Bronfragment:
^^^^^^^^
Nu alles gefactureerd is wil ik alle jaren verantwoorden in 2020.
Er is bovendien inmiddels aansluitend in 2020 sprake van een regulier dienstverband (functie als topfunctionaris).
Voor de toets aan het bezoldigingsmaximum voor interim topfunctionarissen zijn relevant de vergoedingen die door de WNT-instelling worden betaald aan de derde die de topfunctionaris ter beschikking heeft gesteld. Niet het salaris dat daadwerkelijk aan de interim topfunctionaris is of wordt betaald door de WNT-instelling.
Ik denk te begrijpen dat alleen voor de eerste 12 maanden inhuur de hoge norm geldt en daarna het algemene WNT-maximum terwijl er dan nog wel sprake is van externe inhuur. Is dit de juiste redenering?
^^^^^^^^
Opgaven:
- a) Vat het bronfragment samen in twee zinnen.
- b) Herschrijf het deel van het bronfragment dat begint bij "Er is bovendien" en eindigt bij "de juiste redenering?", met "vast" in plaats van "regulier".
De gegevens spelen hierbij geen rol.

Bronmateriaal:
^^^^^^^^
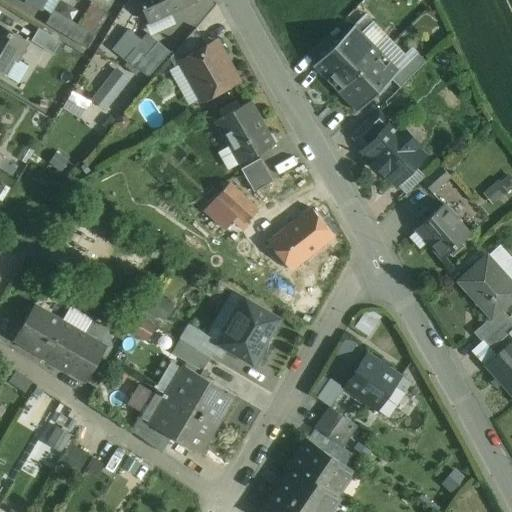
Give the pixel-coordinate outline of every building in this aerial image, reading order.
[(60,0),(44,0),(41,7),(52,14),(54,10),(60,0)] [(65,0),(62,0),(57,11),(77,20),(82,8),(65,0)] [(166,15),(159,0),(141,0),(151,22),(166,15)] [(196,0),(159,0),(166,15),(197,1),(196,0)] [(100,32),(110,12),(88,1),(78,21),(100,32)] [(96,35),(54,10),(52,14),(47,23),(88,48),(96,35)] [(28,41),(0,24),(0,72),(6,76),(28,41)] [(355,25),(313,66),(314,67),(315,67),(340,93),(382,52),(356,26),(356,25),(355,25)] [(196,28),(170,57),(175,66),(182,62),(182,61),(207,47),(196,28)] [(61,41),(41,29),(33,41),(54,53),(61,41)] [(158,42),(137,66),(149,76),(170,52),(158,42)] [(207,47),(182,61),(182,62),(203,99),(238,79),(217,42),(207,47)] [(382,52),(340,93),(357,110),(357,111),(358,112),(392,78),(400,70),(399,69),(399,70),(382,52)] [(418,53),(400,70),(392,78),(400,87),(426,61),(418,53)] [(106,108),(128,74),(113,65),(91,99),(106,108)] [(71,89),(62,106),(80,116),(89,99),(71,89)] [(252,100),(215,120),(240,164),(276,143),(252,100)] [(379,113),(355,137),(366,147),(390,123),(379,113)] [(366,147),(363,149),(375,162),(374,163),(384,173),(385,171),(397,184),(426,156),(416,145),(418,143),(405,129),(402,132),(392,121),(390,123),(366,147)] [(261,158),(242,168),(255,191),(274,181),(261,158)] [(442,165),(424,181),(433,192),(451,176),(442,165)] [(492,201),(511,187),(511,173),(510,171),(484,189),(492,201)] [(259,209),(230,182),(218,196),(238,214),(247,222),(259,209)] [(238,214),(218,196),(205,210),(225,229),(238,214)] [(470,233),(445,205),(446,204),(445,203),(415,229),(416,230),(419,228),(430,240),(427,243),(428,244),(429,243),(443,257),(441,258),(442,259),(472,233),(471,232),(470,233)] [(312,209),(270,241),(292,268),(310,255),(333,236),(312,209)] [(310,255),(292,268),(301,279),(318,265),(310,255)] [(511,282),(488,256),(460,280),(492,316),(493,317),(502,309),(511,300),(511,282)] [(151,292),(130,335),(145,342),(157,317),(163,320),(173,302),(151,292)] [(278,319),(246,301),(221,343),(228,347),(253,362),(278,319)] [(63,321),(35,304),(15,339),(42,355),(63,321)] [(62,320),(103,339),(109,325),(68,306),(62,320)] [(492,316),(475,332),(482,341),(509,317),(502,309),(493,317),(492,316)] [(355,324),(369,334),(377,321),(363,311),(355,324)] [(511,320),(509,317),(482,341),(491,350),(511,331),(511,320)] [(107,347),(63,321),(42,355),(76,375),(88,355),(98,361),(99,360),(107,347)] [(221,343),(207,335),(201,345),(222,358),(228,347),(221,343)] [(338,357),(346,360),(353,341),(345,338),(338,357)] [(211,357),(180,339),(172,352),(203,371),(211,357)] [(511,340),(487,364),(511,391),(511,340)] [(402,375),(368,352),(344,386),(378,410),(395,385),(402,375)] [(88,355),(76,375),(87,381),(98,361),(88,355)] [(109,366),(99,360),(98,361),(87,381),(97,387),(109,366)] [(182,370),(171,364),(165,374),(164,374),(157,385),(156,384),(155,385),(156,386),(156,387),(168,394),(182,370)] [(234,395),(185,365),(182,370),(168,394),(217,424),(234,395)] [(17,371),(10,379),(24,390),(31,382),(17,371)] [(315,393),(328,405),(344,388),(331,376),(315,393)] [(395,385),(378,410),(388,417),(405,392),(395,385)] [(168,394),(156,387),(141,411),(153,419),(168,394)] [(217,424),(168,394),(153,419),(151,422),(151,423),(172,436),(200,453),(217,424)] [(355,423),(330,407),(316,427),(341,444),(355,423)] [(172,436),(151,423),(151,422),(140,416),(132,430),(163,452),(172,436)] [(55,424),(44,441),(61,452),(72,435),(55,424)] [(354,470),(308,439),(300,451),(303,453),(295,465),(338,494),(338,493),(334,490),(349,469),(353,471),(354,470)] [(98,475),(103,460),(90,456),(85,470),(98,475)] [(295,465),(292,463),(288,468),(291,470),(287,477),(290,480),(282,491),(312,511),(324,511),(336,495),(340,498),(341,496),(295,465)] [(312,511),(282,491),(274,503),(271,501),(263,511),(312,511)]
^^^^^^^^
Eindresultaten:
- a) Nu alles gefactureerd is, wil de schrijver alle jaren in 2020 verantwoorden, en inmiddels is er aansluitend in 2020 een regulier dienstverband als topfunctionaris. Voor de toets aan het bezoldigingsmaximum voor interim topfunctionarissen tellen de vergoedingen die de WNT-instelling betaalt aan de derde die de topfunctionaris ter beschikking heeft gesteld, niet het werkelijk betaalde salaris, en de schrijver vraagt of de hoge norm alleen voor de eerste 12 maanden inhuur geldt en daarna het algemene WNT-maximum.

- b)
Er is bovendien inmiddels aansluitend in 2020 sprake van een vast dienstverband (functie als topfunctionaris).
Voor de toets aan het bezoldigingsmaximum voor interim topfunctionarissen zijn relevant de vergoedingen die door de WNT-instelling worden betaald aan de derde die de topfunctionaris ter beschikking heeft gesteld. Niet het salaris dat daadwerkelijk aan de interim topfunctionaris is of wordt betaald door de WNT-instelling.
Ik denk te begrijpen dat alleen voor de eerste 12 maanden inhuur de hoge norm geldt en daarna het algemene WNT-maximum terwijl er dan nog wel sprake is van externe inhuur. Is dit de juiste redenering?